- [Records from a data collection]
= Beginning of Section =
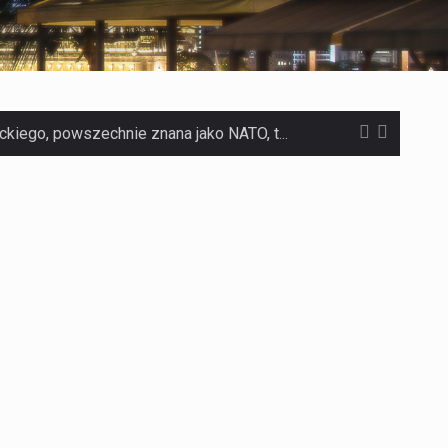
Czym jest Organizacja Traktatu Północnoatlantyckiego? Organizacja Traktatu Północnoatlantyckiego, powszechnie znana jako NATO, to międzynarodowy sojusz polityczno-wojskowy, który powstał 4 kwietnia 1949 roku. Został założony przez…
Jaką dynamikę wzrostu PKB przewidują prognozy gospodarcze dla Polski w 2026 roku? Prognozy dotyczące gospodarki Polski na rok 2026 sugerują, że Produkt Krajowy Brutto (PKB)…
Co to jest prognoza pogody na 14 dni? Prognoza pogody na 14 dni to niezwykle cenne narzędzie, które dostarcza szczegółowych informacji o długoterminowych warunkach atmosferycznych…
Co to jest serwis Aktualności Polska dzisiaj? Serwis Aktualności Polska dzisiaj to żywy i nowoczesny portal, który dostarcza najświeższe wieści z kraju i zagranicy. Obejmuje…
Co to jest cyberbezpieczeństwo w sieci? Cyberbezpieczeństwo w Internecie stanowi istotny element ochrony systemów informacyjnych. Jego zasadniczym celem jest zabezpieczenie przed różnorodnymi cyberzagrożeniami oraz ryzykiem,…
Czym były starożytne igrzyska olimpijskie w Grecji? Starożytne igrzyska olimpijskie odgrywały kluczową rolę w dziejach Grecji. Co cztery lata, w pięknej Olimpii, odbywały się te…
Co to jest globalne ocieplenie? Globalne ocieplenie to proces, który trwa od dłuższego czasu i prowadzi do podnoszenia się średnich temperatur zarówno na naszej planecie,…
= End of Section =
- [Try it] Reproduce each line of the records exactly and exclude any images.

- [Your response]
Czym jest Organizacja Traktatu Północnoatlantyckiego? Organizacja Traktatu Północnoatlantyckiego, powszechnie znana jako NATO, to międzynarodowy sojusz polityczno-wojskowy, który powstał 4 kwietnia 1949 roku. Został założony przez…
Jaką dynamikę wzrostu PKB przewidują prognozy gospodarcze dla Polski w 2026 roku? Prognozy dotyczące gospodarki Polski na rok 2026 sugerują, że Produkt Krajowy Brutto (PKB)…
Co to jest prognoza pogody na 14 dni? Prognoza pogody na 14 dni to niezwykle cenne narzędzie, które dostarcza szczegółowych informacji o długoterminowych warunkach atmosferycznych…
Co to jest serwis Aktualności Polska dzisiaj? Serwis Aktualności Polska dzisiaj to żywy i nowoczesny portal, który dostarcza najświeższe wieści z kraju i zagranicy. Obejmuje…
Co to jest cyberbezpieczeństwo w sieci? Cyberbezpieczeństwo w Internecie stanowi istotny element ochrony systemów informacyjnych. Jego zasadniczym celem jest zabezpieczenie przed różnorodnymi cyberzagrożeniami oraz ryzykiem,…
Czym były starożytne igrzyska olimpijskie w Grecji? Starożytne igrzyska olimpijskie odgrywały kluczową rolę w dziejach Grecji. Co cztery lata, w pięknej Olimpii, odbywały się te…
Co to jest globalne ocieplenie? Globalne ocieplenie to proces, który trwa od dłuższego czasu i prowadzi do podnoszenia się średnich temperatur zarówno na naszej planecie,…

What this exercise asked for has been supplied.